14 kilogramów jantaru usiłował przemycić zza wschodniej granicy młody Ukrainiec. Pogranicznicy w Korczowej znaleźli w jego samochodzie 10 worków wypełnionych bursztynem. - Wiedział, że narusza prawo, ale chciał zarobić – relacjonują celnicy.
21 –letni Pavlo O. , kilka dni temu, pojawił się na przejściu granicznym w Korczowej. Chcąc wjechać do Polski wybrał pas "nic do oclenia". Poruszał się seatem na polskich, jarosławskich numerach rejestracyjnych – informują pogranicznicy. Celnicy wytypowali jego pojazd do szczegółowej kontroli. W czasie dokładnej rewizji w seacie Ukraińca znaleziono ponad 14 kilogramów bursztynu.
- Mężczyzna wiedział, że narusza przepisy prawa.
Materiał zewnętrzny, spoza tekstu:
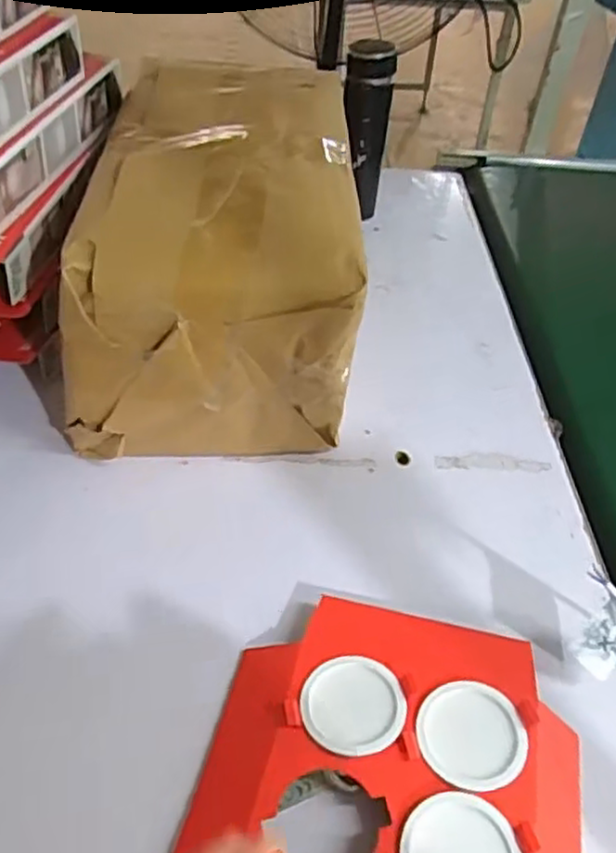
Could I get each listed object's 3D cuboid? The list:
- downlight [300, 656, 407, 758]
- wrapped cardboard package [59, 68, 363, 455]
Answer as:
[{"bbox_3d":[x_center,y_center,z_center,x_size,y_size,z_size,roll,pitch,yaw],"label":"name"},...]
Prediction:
[{"bbox_3d":[0.030,0.199,0.493,0.069,0.026,0.069,4,45,-4],"label":"downlight"},{"bbox_3d":[-0.082,-0.182,0.729,0.237,0.217,0.409,5,45,-3],"label":"wrapped cardboard package"}]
Niemniej jednak chciał zarobić 400 hrywien (około sto złotych – przy.red.) – donoszą pracownicy Podkarpackiej Służby Celnej. Zatrzymany Ukrainiec twierdził, że nie wiedział, kto zlecił mu przemyt bursztynu.
Młody mężczyzna stracił towar oraz pieniądze, które celnicy zajęli na poczet grożącej mu kary.
- Nielegalny przywóz bursztynu naraża na straty nie tylko Skarb Państwa, ale i uczciwych przedsiębiorców zajmujących się handlem i obróbka jantaru – przypominają celnicy.